7. The order of learned Single Judge, so far as relevant, reads as follows:
‘3. It is submitted though an offence punishable under Section 307 was clearly made out, the V.P. Road Police Station registered the offence under Section 324 read with Section 34 of the I.P.C. It is alleged that after Respondent No.1 was released on bail, thereafter he was started threatening the Applicant and has informed him that if he does not withdraw the complaint, he will have to face dire consequences. Two N.C. complaints have been filed by the present Applicant after the Respondent No.1 was released on bail.
4. Notice was issued and permission was given to serve the respondent through V.P. Road Police Station.
5. Learned A.P.P. on instructions from the office who is present in the Court submitted that Respondent No.1 was served on l9th April, 2006 and his signature was obtained on the writ which was issued by this Court. Yet, none appears on behalf of Respondent No. 1. With the result, there is no other option but to cancel the bail which was granted by the trial Court since he has not complied with the conditions which are imposed by the Court and has threatened the Complainant after he was released on bail.’
8. Learned Single Judge seems to have taken exception for non-appearance of the appellant at the time of hearing of the application for cancellation of bail. The reason for non- appearance has been explained by the appellant. It is true that in the order granting bail, there was no specific stipulation of any condition.
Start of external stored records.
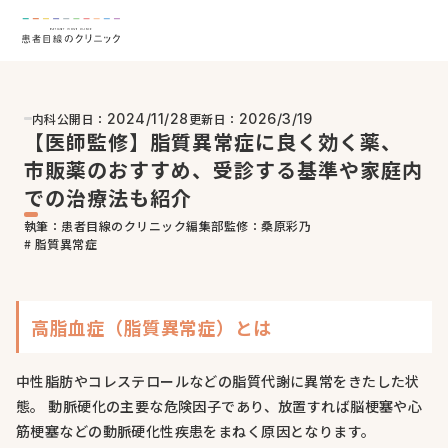
内科
公開日：
更新日：
2024/11/28
2026/3/19
【医師監修】脂質異常症に良く効く薬、
市販薬のおすすめ、受診する基準や家庭内
での治療法も紹介
執筆：患者目線のクリニック編集部
監修：桑原彩乃
# 脂質異常症
高脂血症（脂質異常症）とは
中性脂肪やコレステロールなどの脂質代謝に異常をきたした状
態。 動脈硬化の主要な危険因子であり、放置すれば脳梗塞や心
筋梗塞などの動脈硬化性疾患をまねく原因となります。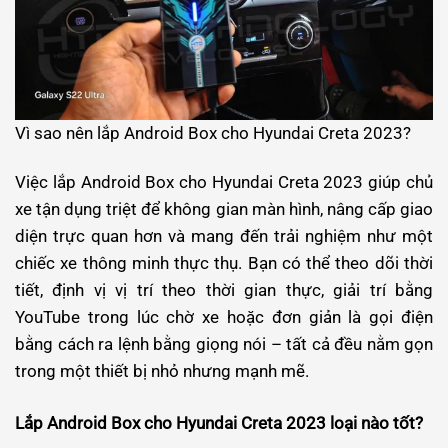
Vì sao nên lắp Android Box cho Hyundai Creta 2023?
Việc lắp Android Box cho Hyundai Creta 2023 giúp chủ
xe tận dụng triệt để không gian màn hình, nâng cấp giao
diện trực quan hơn và mang đến trải nghiệm như một
chiếc xe thông minh thực thụ. Bạn có thể theo dõi thời
tiết, định vị vị trí theo thời gian thực, giải trí bằng
YouTube trong lúc chờ xe hoặc đơn giản là gọi điện
bằng cách ra lệnh bằng giọng nói – tất cả đều nằm gọn
trong một thiết bị nhỏ nhưng mạnh mẽ.
Lắp Android Box cho Hyundai Creta 2023 loại nào tốt?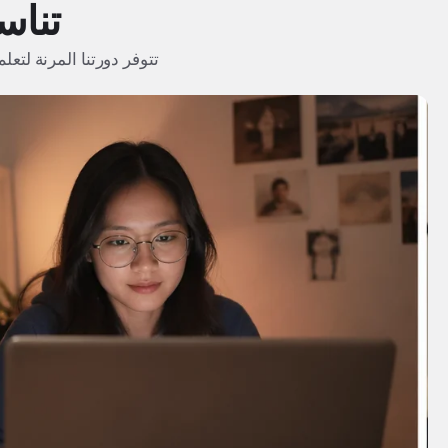
تناس
تتوفر دورتنا المرنة لتع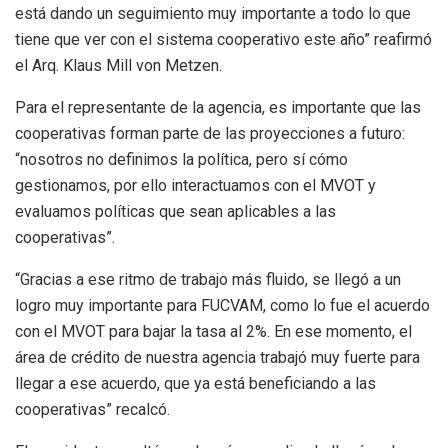
está dando un seguimiento muy importante a todo lo que
tiene que ver con el sistema cooperativo este año” reafirmó
el Arq. Klaus Mill von Metzen.
Para el representante de la agencia, es importante que las
cooperativas forman parte de las proyecciones a futuro:
“nosotros no definimos la política, pero sí cómo
gestionamos, por ello interactuamos con el MVOT y
evaluamos políticas que sean aplicables a las
cooperativas”.
“Gracias a ese ritmo de trabajo más fluido, se llegó a un
logro muy importante para FUCVAM, como lo fue el acuerdo
con el MVOT para bajar la tasa al 2%. En ese momento, el
área de crédito de nuestra agencia trabajó muy fuerte para
llegar a ese acuerdo, que ya está beneficiando a las
cooperativas” recalcó.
In fact, in the petition for cancellation of bail, the respondent No.1 has stated that while granting bail, no conditions were imposed. In that sense, the appellant is right that the High Court has erroneously observed that the conditions for grant of bail were violated. There was no specific condition imposed and, that was one of the grievances of the respondent No.1. But learned counsel for the respondents rightly submitted that even if no condition is specifically stipulated, the accused, while on bail, is not supposed to tamper with evidence. There is no specific observation in this regard in the impugned order. Cancellation of bail should not be done in a routine manner. Where it appears to the superior Court that the Court granting bail acted on irrelevant materials or there was non-application of mind or where Court does not take note of any statutory bar to grant of bail, order for cancellation of bail can be made. These circumstances are illustrative and not exhaustive. The Court considering the application for cancellation of bail has to take note of all relevant aspects.
9. In the circumstances of the case, we deem it proper to remand the matter to the High Court for fresh consideration of the application for cancellation of bail. To avoid unnecessary delay, let the parties appear before the concerned court on 14th June, 2007. Learned Chief Justice of the High Court is requested to direct listing of the case before an appropriate Court.
10. The interim order dated 12th May. 2006 passed by this Court shall continue to be operative till the matter is disposed of afresh by the High Court. It is made clear that by giving this direction, it shall not be construed as if we have expressed any opinion on the merits of the case.
11. Accordingly, the impugned order is set aside and the appeal is allowed to the aforesaid extent.